You can ask questions after the session in the coffee room. That way, you’ll learn a lot about their workflow, production tricks, and how they manage their projects.
This is also the best place to learn how sound engineers, composers, arrangers, studio musicians, programmers, and performers work.
You need to be constantly awake, show interest, and be around to help even in the late hours. It might sound tiring but it will be absolutely worth it.
When you’re proven your worth, you might get an opportunity to help out with the sessions and get hands-on experience doing the actual work as well.
Any studio owner will appreciate a capable pair of hands to help out and clients will eventually notice you too.
You’ll get to connect with the people and join a community that loves exactly the same style of music you love.
All Produced Music Must Be Heard!
Any kind of music needs a platform for sharing it with the public like Airbit and Beatstars.
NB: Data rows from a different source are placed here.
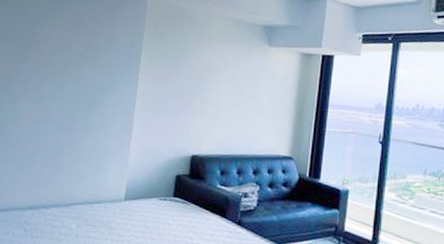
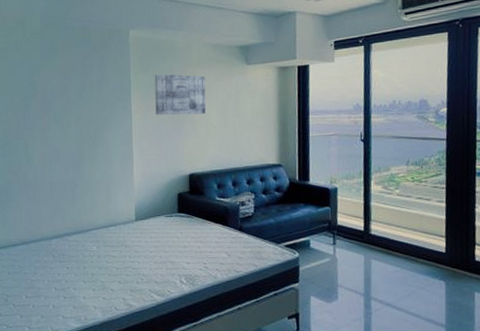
wall art: none [164,42,223,92] -> present [154,74,206,115]

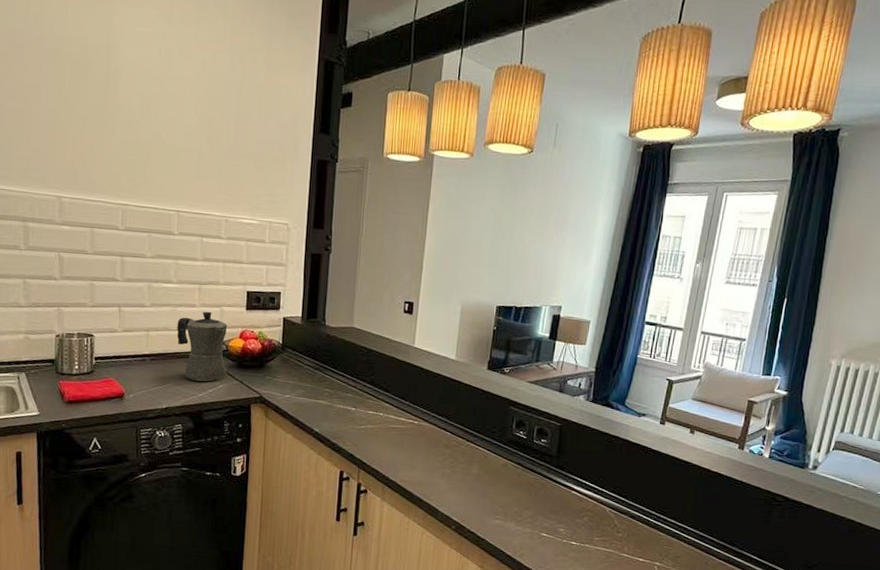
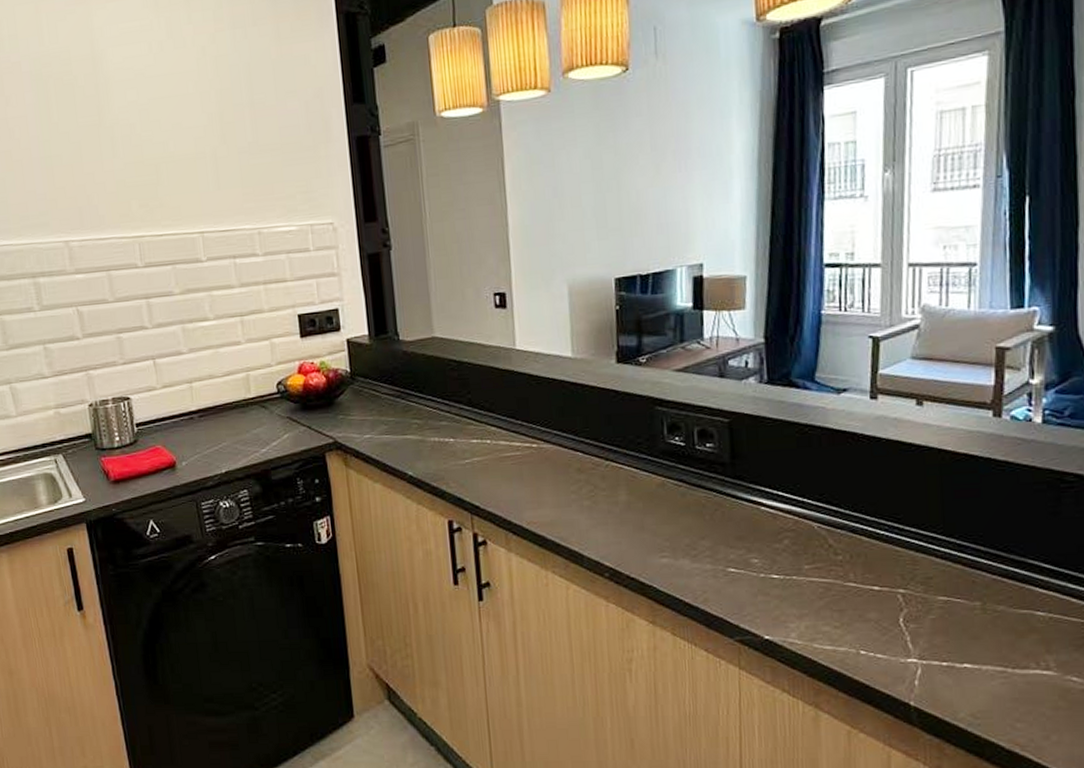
moka pot: present [177,311,228,382] -> none [222,346,290,434]

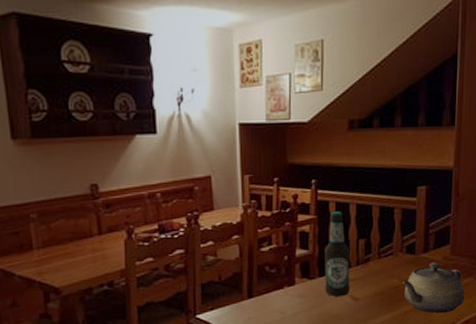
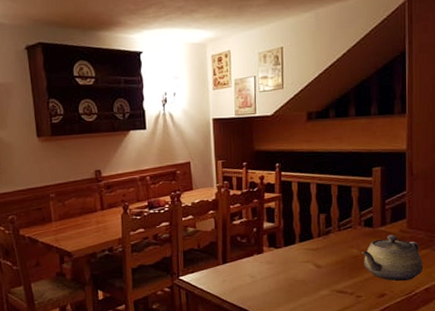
bottle: present [324,212,350,297] -> none [288,190,313,264]

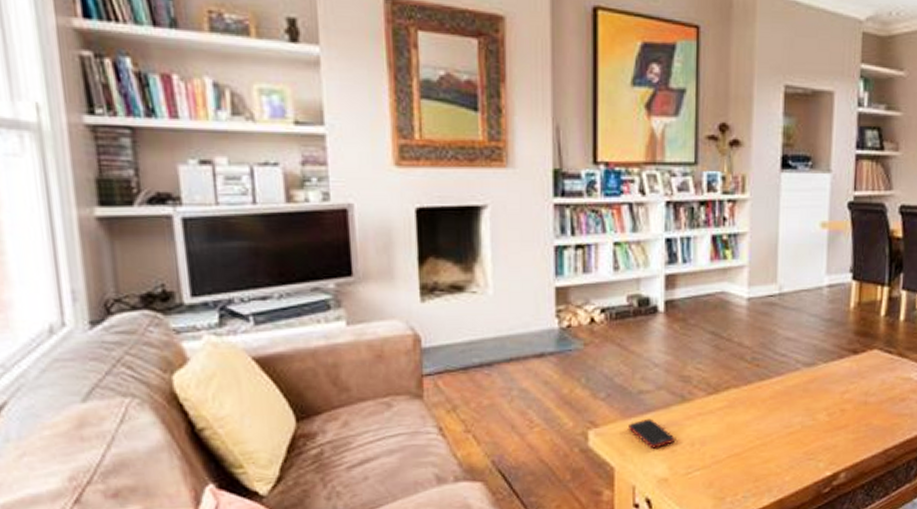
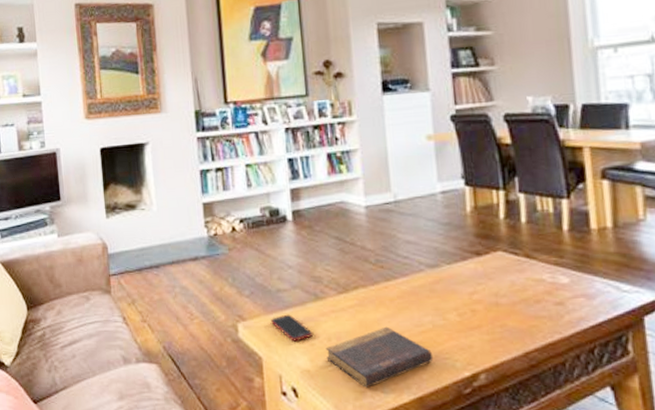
book: none [687,429,798,495] -> present [325,326,434,389]

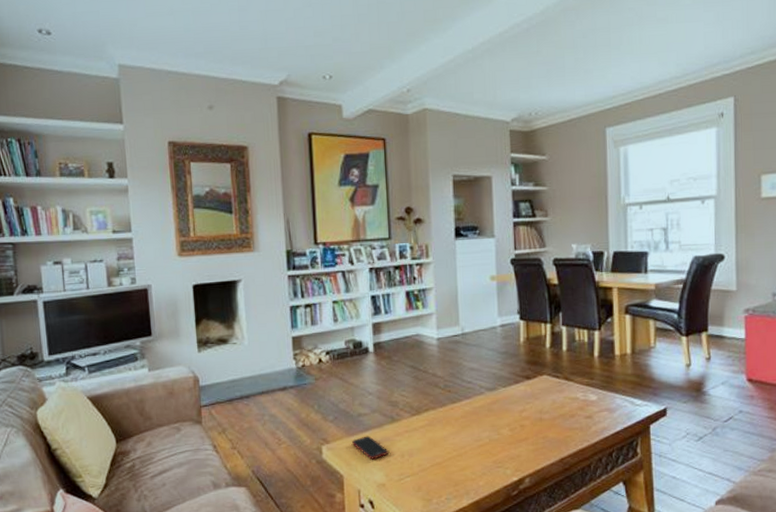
book: present [325,326,434,389] -> none [399,442,489,497]

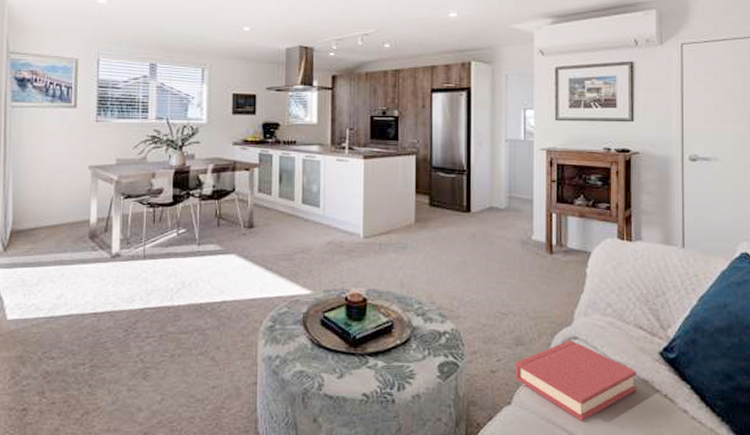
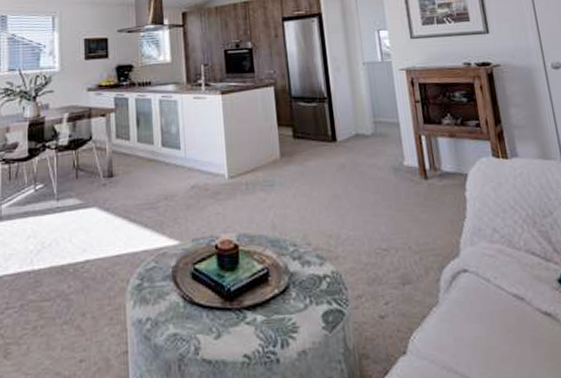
hardback book: present [515,339,636,421] -> none [405,273,540,368]

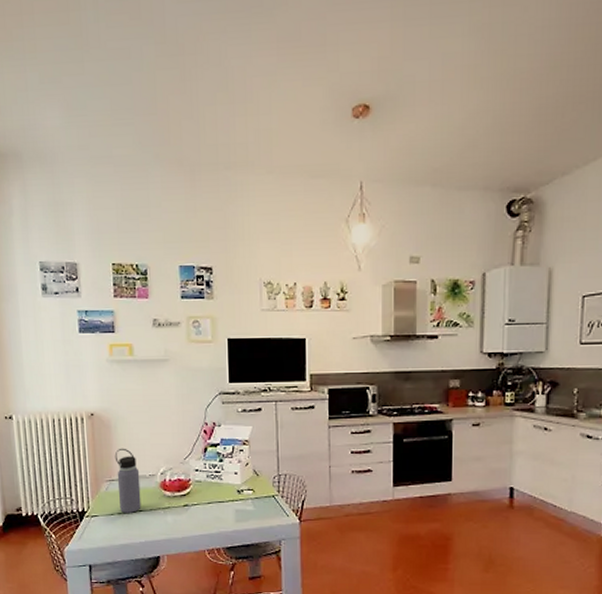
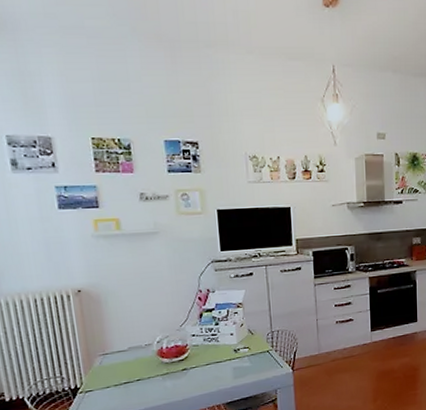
water bottle: present [114,448,141,514] -> none [107,321,139,385]

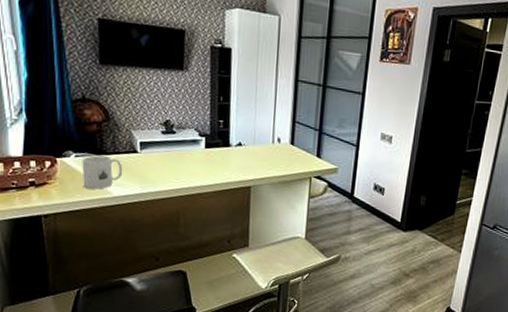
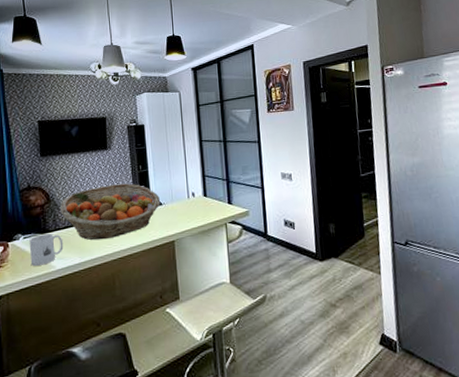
fruit basket: none [121,112,241,173] -> present [61,183,161,240]

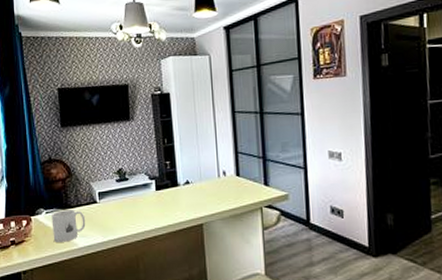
fruit basket: present [61,183,161,240] -> none [82,158,188,219]

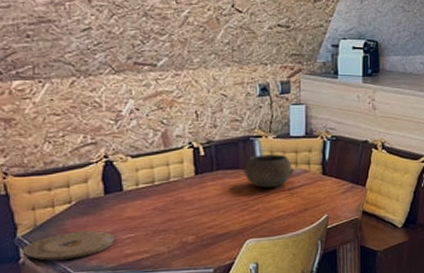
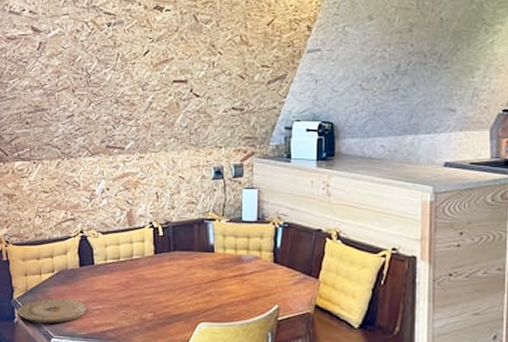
bowl: present [242,154,295,188] -> none [196,238,247,273]

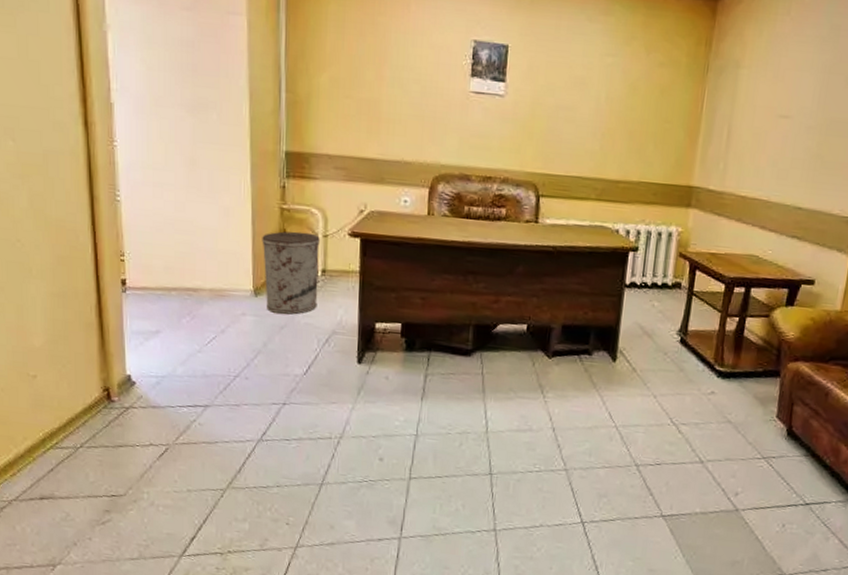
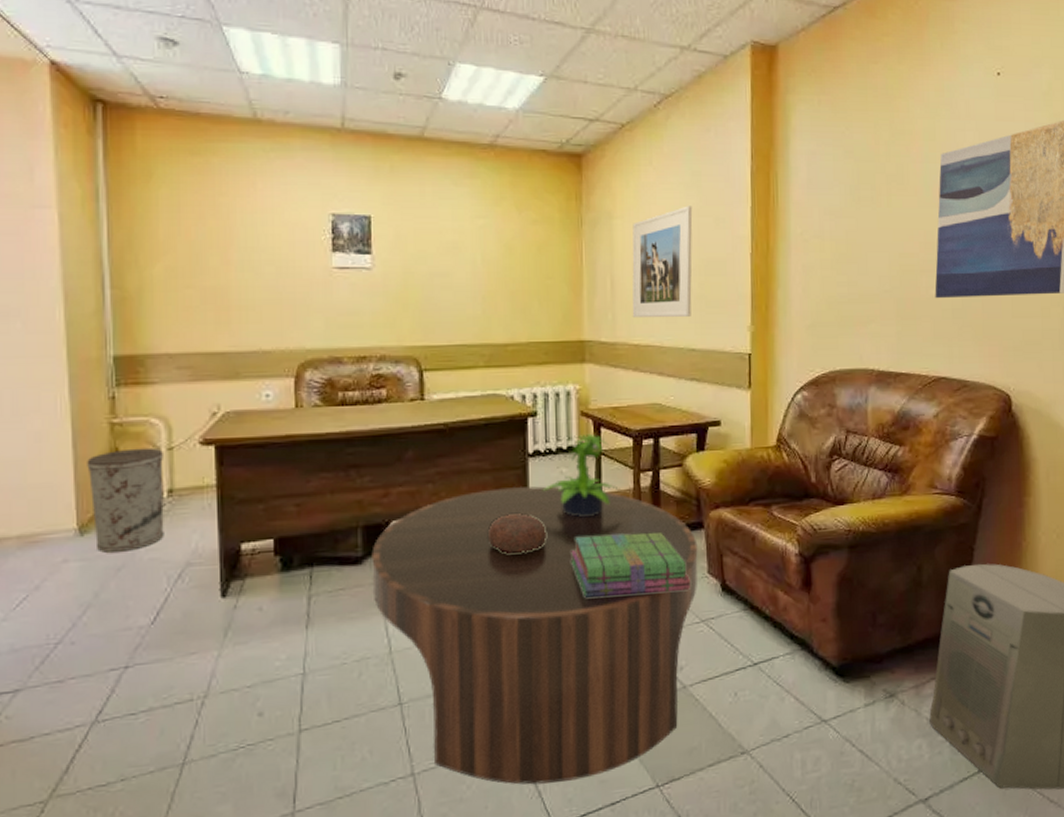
coffee table: none [477,310,771,565] -> present [371,486,698,785]
decorative bowl: none [579,335,632,370] -> present [487,513,546,555]
potted plant: none [633,274,707,349] -> present [542,433,622,517]
stack of books: none [650,364,759,429] -> present [571,533,690,598]
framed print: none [743,61,825,175] -> present [632,206,693,317]

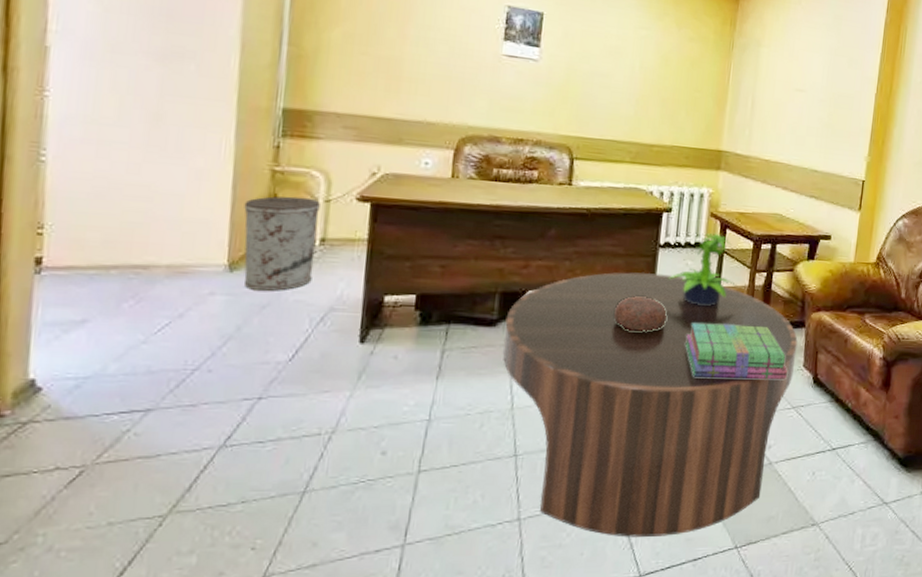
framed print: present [632,206,693,317] -> none [766,44,831,141]

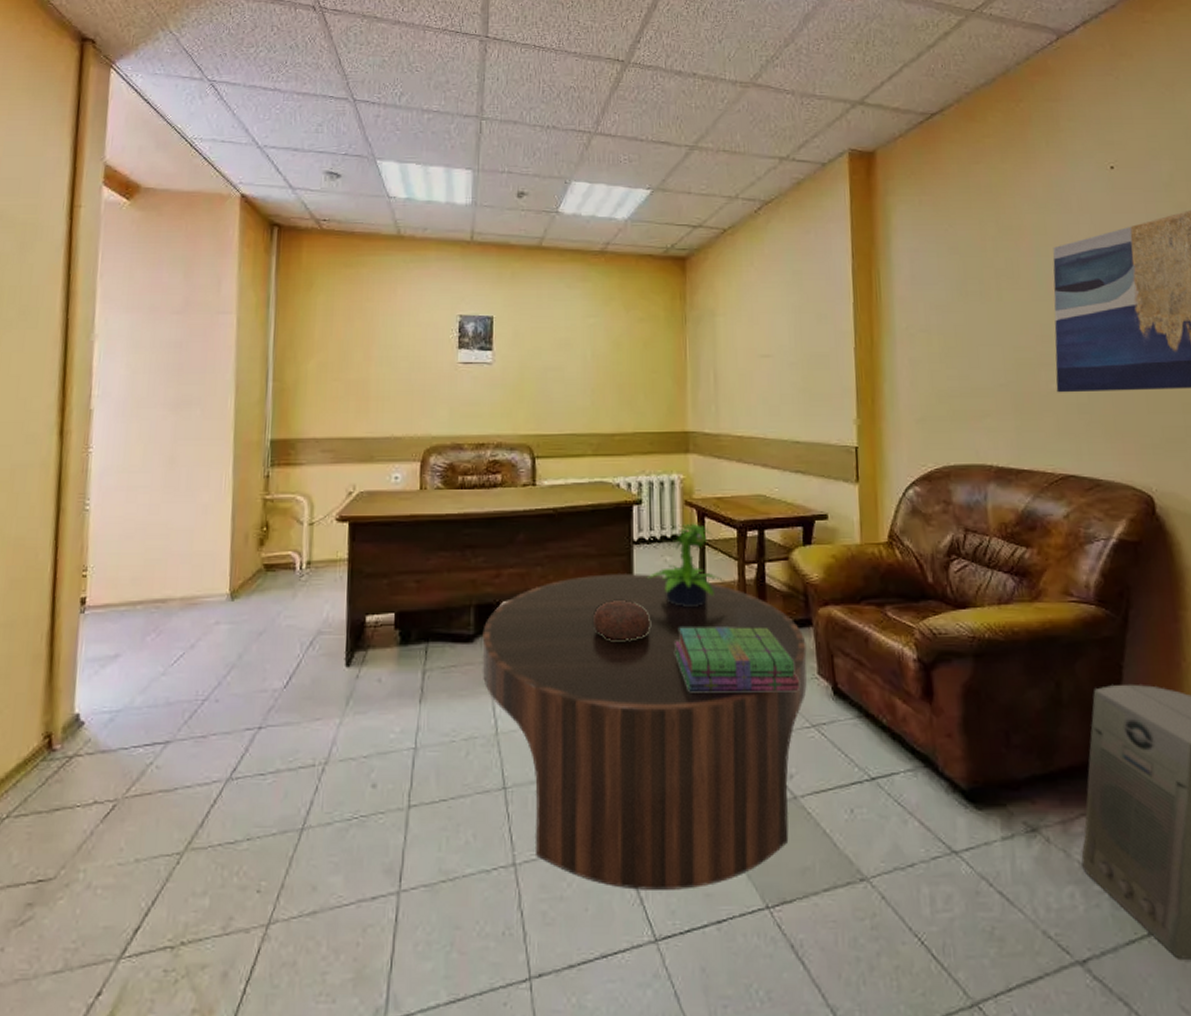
trash can: present [244,196,320,291] -> none [241,522,305,617]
Some music producers like to create multiple versions of their music and then sell them as library music or production music for movies, advertisements, podcasts, and live streams.
This is what we call music licensing on a digital platform.
Then, there is the traditional work of record labels. They distribute the final tracks to digital music stores like Beatport, Apple Music, Spotify or Tidal.
Because of the digital nature of all of the above mentioned, it’s not uncommon for music producers to have their own record label. It’s to help them manage the whole creative product lifecycle from start to finish.
It’s easy to see that there is no single right route for how to become a music producer.
As the music industry continues to evolve and restructure itself in the digital world, the role of producer is continuously expanding and changing. It’s becoming more difficult to clearly describe what the job of a music producer is.
But one thing is certain: Music production is still a valued creative job that combines creativity and technical ability in a unique way. It requires a certain spark within an individual to pursue music production as a career.
Wether a producer is fascinated about making music for movies, concerts, albums, or art events, a certain level of skill and insight into the art of music production will be important.
A big heart that is truly passionate for music is more likely to succeed.